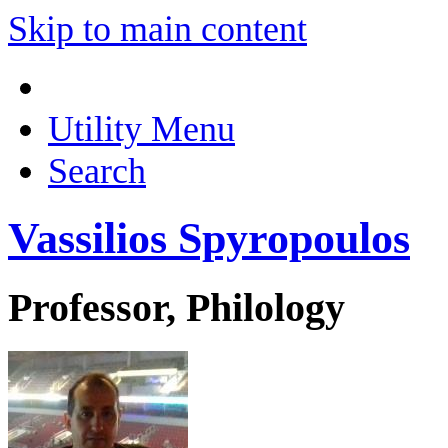
Skip to main content
Utility Menu
Search
Vassilios Spyropoulos
Professor, Philology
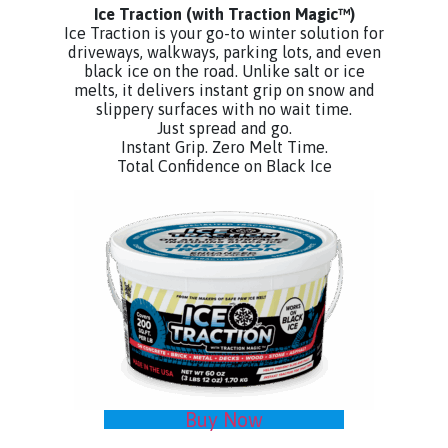
Ice Traction
(with Traction Magic™)
Ice Traction is your go-to winter solution for
driveways, walkways, parking lots, and even
black ice on the road. Unlike salt or ice
melts, it delivers instant grip on snow and
slippery surfaces with no wait time.
Just spread and go.
Instant Grip. Zero Melt Time.
Total Confidence on Black Ice
Buy Now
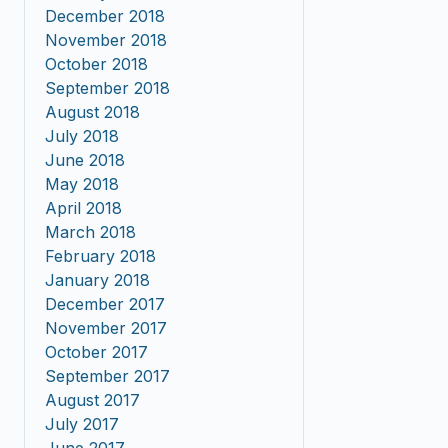
December 2018
November 2018
October 2018
September 2018
August 2018
July 2018
June 2018
May 2018
April 2018
March 2018
February 2018
January 2018
December 2017
November 2017
October 2017
September 2017
August 2017
July 2017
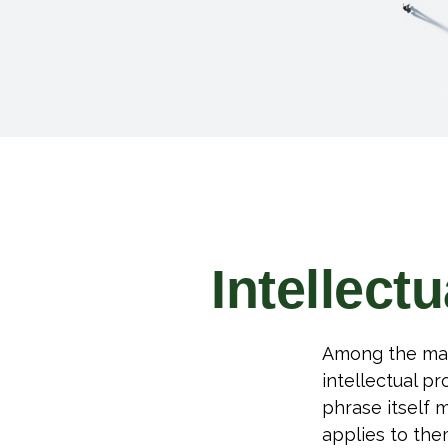
Intellect
Among the man
intellectual p
phrase itself
applies to them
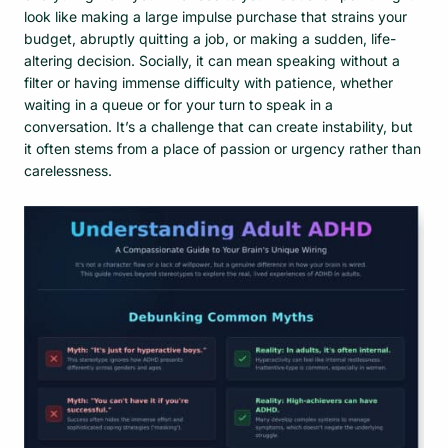
look like making a large impulse purchase that strains your
budget, abruptly quitting a job, or making a sudden, life-
altering decision. Socially, it can mean speaking without a
filter or having immense difficulty with patience, whether
waiting in a queue or for your turn to speak in a
conversation. It’s a challenge that can create instability, but
it often stems from a place of passion or urgency rather than
carelessness.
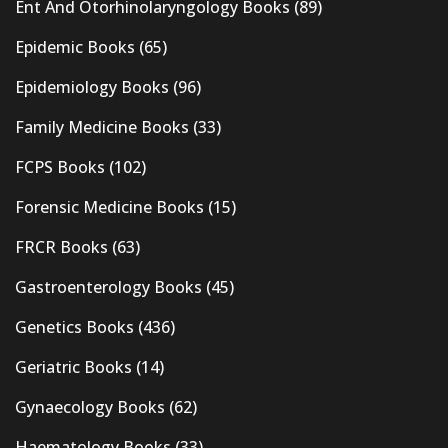
Ent And Otorhinolaryngology Books
(89)
Epidemic Books
(65)
Epidemiology Books
(96)
Family Medicine Books
(33)
FCPS Books
(102)
Forensic Medicine Books
(15)
FRCR Books
(63)
Gastroenterology Books
(45)
Genetics Books
(436)
Geriatric Books
(14)
Gynaecology Books
(62)
Haematology Books
(33)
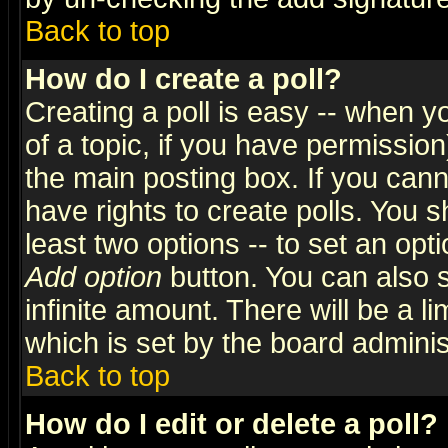
Back to top
How do I create a poll?
Creating a poll is easy -- when yo
of a topic, if you have permissio
the main posting box. If you cann
have rights to create polls. You sh
least two options -- to set an opti
Add option
button. You can also se
infinite amount. There will be a li
which is set by the board adminis
Back to top
How do I edit or delete a poll?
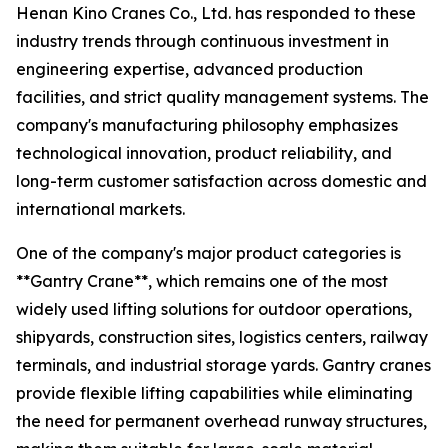
Henan Kino Cranes Co., Ltd. has responded to these
industry trends through continuous investment in
engineering expertise, advanced production
facilities, and strict quality management systems. The
company's manufacturing philosophy emphasizes
technological innovation, product reliability, and
long-term customer satisfaction across domestic and
international markets.
One of the company's major product categories is
**Gantry Crane**, which remains one of the most
widely used lifting solutions for outdoor operations,
shipyards, construction sites, logistics centers, railway
terminals, and industrial storage yards. Gantry cranes
provide flexible lifting capabilities while eliminating
the need for permanent overhead runway structures,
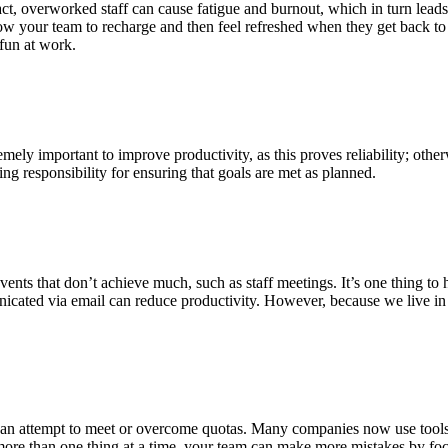
ct, overworked staff can cause fatigue and burnout, which in turn leads 
llow your team to recharge and then feel refreshed when they get back
 fun at work.
mely important to improve productivity, as this proves reliability; othe
ing responsibility for ensuring that goals are met as planned.
vents that don’t achieve much, such as staff meetings. It’s one thing to
unicated via email can reduce productivity. However, because we live i
as an attempt to meet or overcome quotas. Many companies now use tools
more than one thing at a time, your team can make more mistakes by f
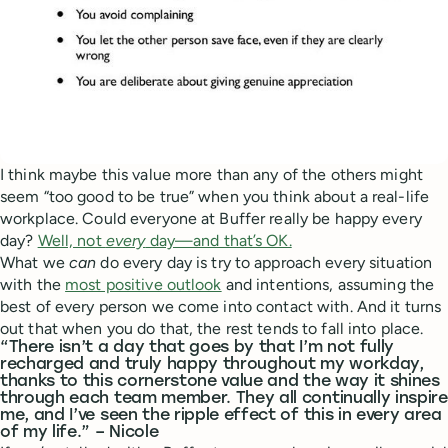
I think maybe this value more than any of the others might
seem “too good to be true” when you think about a real-life
workplace. Could everyone at Buffer really be happy every
day?
Well, not
every
day—and that’s OK.
What we
can
do every day is try to approach every situation
with the
most positive outlook
and intentions, assuming the
best of every person we come into contact with. And it turns
out that when you do that, the rest tends to fall into place.
“There isn’t a day that goes by that I’m not fully
recharged and truly happy throughout my workday,
thanks to this cornerstone value and the way it shines
through each team member. They all continually inspire
me, and I’ve seen the ripple effect of this in every area
of my life.” – Nicole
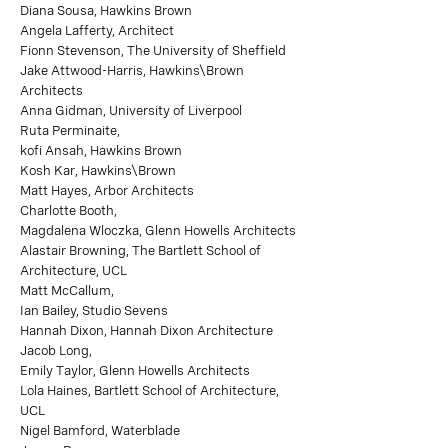
Diana Sousa, Hawkins Brown
Angela Lafferty, Architect
Fionn Stevenson, The University of Sheffield
Jake Attwood-Harris, Hawkins\Brown
Architects
Anna Gidman, University of Liverpool
Ruta Perminaite,
kofi Ansah, Hawkins Brown
Kosh Kar, Hawkins\Brown
Matt Hayes, Arbor Architects
Charlotte Booth,
Magdalena Wloczka, Glenn Howells Architects
Alastair Browning, The Bartlett School of
Architecture, UCL
Matt McCallum,
Ian Bailey, Studio Sevens
Hannah Dixon, Hannah Dixon Architecture
Jacob Long,
Emily Taylor, Glenn Howells Architects
Lola Haines, Bartlett School of Architecture,
UCL
Nigel Bamford, Waterblade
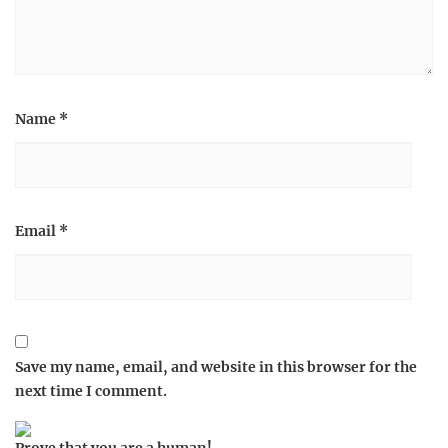
Name
*
Email
*
Save my name, email, and website in this browser for the
next time I comment.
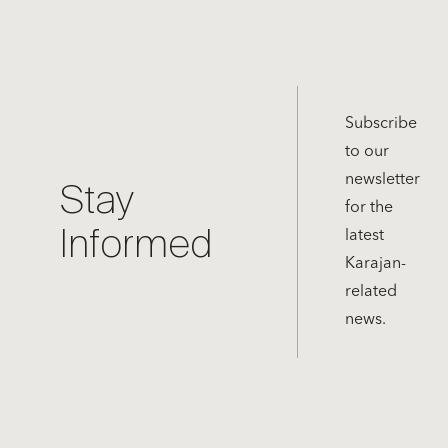
Subscribe
to our
newsletter
Stay
for the
Informed
latest
Karajan-
related
news.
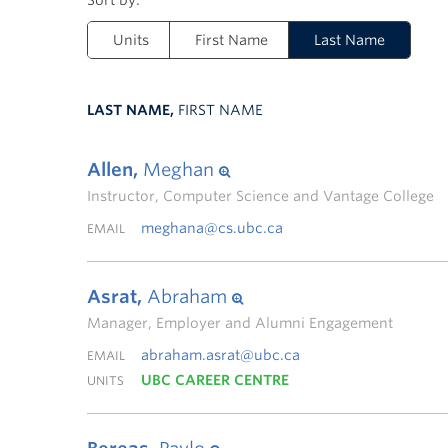
Units
First Name
Last Name
LAST NAME,
FIRST NAME
Allen,
Meghan
Instructor, Computer Science and Vantage College
meghana@cs.ubc.ca
EMAIL
Asrat,
Abraham
Manager, Employer and Alumni Engagement
abraham.asrat@ubc.ca
EMAIL
UBC CAREER CENTRE
UNITS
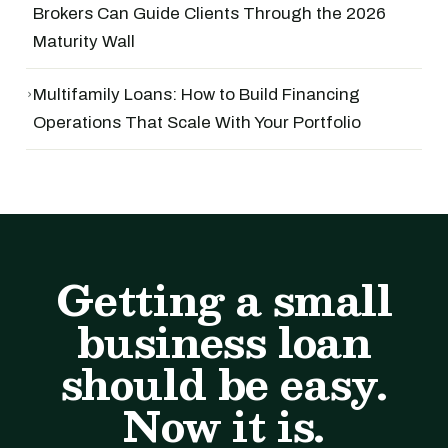
Brokers Can Guide Clients Through the 2026
Maturity Wall
›
Multifamily Loans: How to Build Financing
Operations That Scale With Your Portfolio
Getting a small
business loan
should be easy.
Now it is.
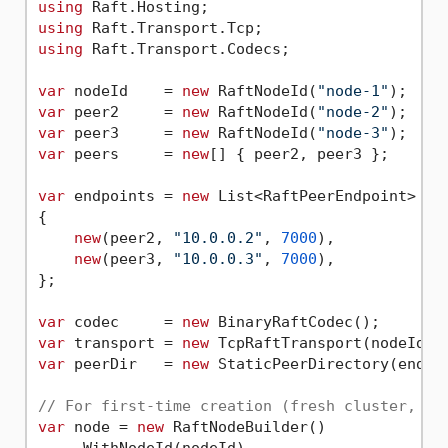
using
using
using
 Raft.Transport.Codecs;

var
 nodeId    = 
new
 RaftNodeId(
"node-1"
var
 peer2     = 
new
 RaftNodeId(
"node-2"
var
 peer3     = 
new
 RaftNodeId(
"node-3"
var
 peers     = 
new
[] { peer2, peer3 };

var
 endpoints = 
new
 List<RaftPeerEndpoint>

{

new
(peer2, 
"10.0.0.2"
, 
7000
),

new
(peer3, 
"10.0.0.3"
, 
7000
),

};

var
 codec     = 
new
var
 transport = 
new
 TcpRaftTransport(nodeId, 
var
 peerDir   = 
new
 StaticPeerDirectory(endpoi
// For first-time creation (fresh cluster, no
var
 node = 
new
 RaftNodeBuilder()

    .WithNodeId(nodeId)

Activity
Revise the rows above so that "Back to top" becomes "Return to top" wherever it occurs, keeping everything else the same. Leave the pictures out of your answer.

Response
Skip to main content
Utility Menu
Search
Vassilios Spyropoulos
Professor, Philology
Ice Traction
(with Traction Magic™)
Ice Traction is your go-to winter solution for
driveways, walkways, parking lots, and even
black ice on the road. Unlike salt or ice
melts, it delivers instant grip on snow and
slippery surfaces with no wait time.
Just spread and go.
Instant Grip. Zero Melt Time.
Total Confidence on Black Ice
Buy Now
December 2018
November 2018
October 2018
September 2018
August 2018
July 2018
June 2018
May 2018
April 2018
March 2018
February 2018
January 2018
December 2017
November 2017
October 2017
September 2017
August 2017
July 2017
Intellect
Among the man
intellectual p
phrase itself
applies to them
look like making a large impulse purchase that strains your
budget, abruptly quitting a job, or making a sudden, life-
altering decision. Socially, it can mean speaking without a
filter or having immense difficulty with patience, whether
waiting in a queue or for your turn to speak in a
conversation. It’s a challenge that can create instability, but
it often stems from a place of passion or urgency rather than
carelessness.
Ent And Otorhinolaryngology Books
(89)
Epidemic Books
(65)
Epidemiology Books
(96)
Family Medicine Books
(33)
FCPS Books
(102)
Forensic Medicine Books
(15)
FRCR Books
(63)
Gastroenterology Books
(45)
Genetics Books
(436)
Geriatric Books
(14)
Gynaecology Books
(62)
Haematology Books
(33)
Return to top
How do I create a poll?
Creating a poll is easy -- when yo
of a topic, if you have permissio
the main posting box. If you cann
have rights to create polls. You sh
least two options -- to set an opti
Add option
button. You can also se
infinite amount. There will be a li
which is set by the board adminis
Return to top
How do I edit or delete a poll?
Henan Kino Cranes Co., Ltd. has responded to these
industry trends through continuous investment in
engineering expertise, advanced production
facilities, and strict quality management systems. The
company's manufacturing philosophy emphasizes
technological innovation, product reliability, and
long-term customer satisfaction across domestic and
international markets.
One of the company's major product categories is
**Gantry Crane**, which remains one of the most
widely used lifting solutions for outdoor operations,
shipyards, construction sites, logistics centers, railway
terminals, and industrial storage yards. Gantry cranes
provide flexible lifting capabilities while eliminating
the need for permanent overhead runway structures,
ct, overworked staff can cause fatigue and burnout, which in turn leads 
llow your team to recharge and then feel refreshed when they get back
 fun at work.
mely important to improve productivity, as this proves reliability; othe
ing responsibility for ensuring that goals are met as planned.
vents that don’t achieve much, such as staff meetings. It’s one thing to
unicated via email can reduce productivity. However, because we live i
as an attempt to meet or overcome quotas. Many companies now use tools
more than one thing at a time, your team can make more mistakes by f
I think maybe this value more than any of the others might
seem “too good to be true” when you think about a real-life
workplace. Could everyone at Buffer really be happy every
day?
Well, not
every
day—and that’s OK.
What we
can
do every day is try to approach every situation
with the
most positive outlook
and intentions, assuming the
best of every person we come into contact with. And it turns
out that when you do that, the rest tends to fall into place.
“There isn’t a day that goes by that I’m not fully
recharged and truly happy throughout my workday,
thanks to this cornerstone value and the way it shines
through each team member. They all continually inspire
me, and I’ve seen the ripple effect of this in every area
of my life.” – Nicole
Diana Sousa, Hawkins Brown
Angela Lafferty, Architect
Fionn Stevenson, The University of Sheffield
Jake Attwood-Harris, Hawkins\Brown
Architects
Anna Gidman, University of Liverpool
Ruta Perminaite,
kofi Ansah, Hawkins Brown
Kosh Kar, Hawkins\Brown
Matt Hayes, Arbor Architects
Charlotte Booth,
Magdalena Wloczka, Glenn Howells Architects
Alastair Browning, The Bartlett School of
Architecture, UCL
Matt McCallum,
Ian Bailey, Studio Sevens
Hannah Dixon, Hannah Dixon Architecture
Jacob Long,
Emily Taylor, Glenn Howells Architects
Lola Haines, Bartlett School of Architecture,
UCL
Nigel Bamford, Waterblade
Name
*
Email
*
Save my name, email, and website in this browser for the
next time I comment.
Subscribe
to our
newsletter
Stay
for the
Informed
latest
Karajan-
related
news.
Units
First Name
Last Name
LAST NAME,
FIRST NAME
Allen,
Meghan
Instructor, Computer Science and Vantage College
meghana@cs.ubc.ca
EMAIL
Asrat,
Abraham
Manager, Employer and Alumni Engagement
abraham.asrat@ubc.ca
EMAIL
UBC CAREER CENTRE
UNITS
Brokers Can Guide Clients Through the 2026
Maturity Wall
›
Multifamily Loans: How to Build Financing
Operations That Scale With Your Portfolio
Getting a small
business loan
should be easy.
Now it is.
using
using
using
 Raft.Transport.Codecs;

var
 nodeId    = 
new
 RaftNodeId(
"node-1"
var
 peer2     = 
new
 RaftNodeId(
"node-2"
var
 peer3     = 
new
 RaftNodeId(
"node-3"
var
 peers     = 
new
[] { peer2, peer3 };

var
 endpoints = 
new
 List<RaftPeerEndpoint>

{

new
(peer2, 
"10.0.0.2"
, 
7000
),

new
(peer3, 
"10.0.0.3"
, 
7000
),

};

var
 codec     = 
new
var
 transport = 
new
 TcpRaftTransport(nodeId, 
var
 peerDir   = 
new
 StaticPeerDirectory(endpoi
// For first-time creation (fresh cluster, no
var
 node = 
new
 RaftNodeBuilder()

    .WithNodeId(nodeId)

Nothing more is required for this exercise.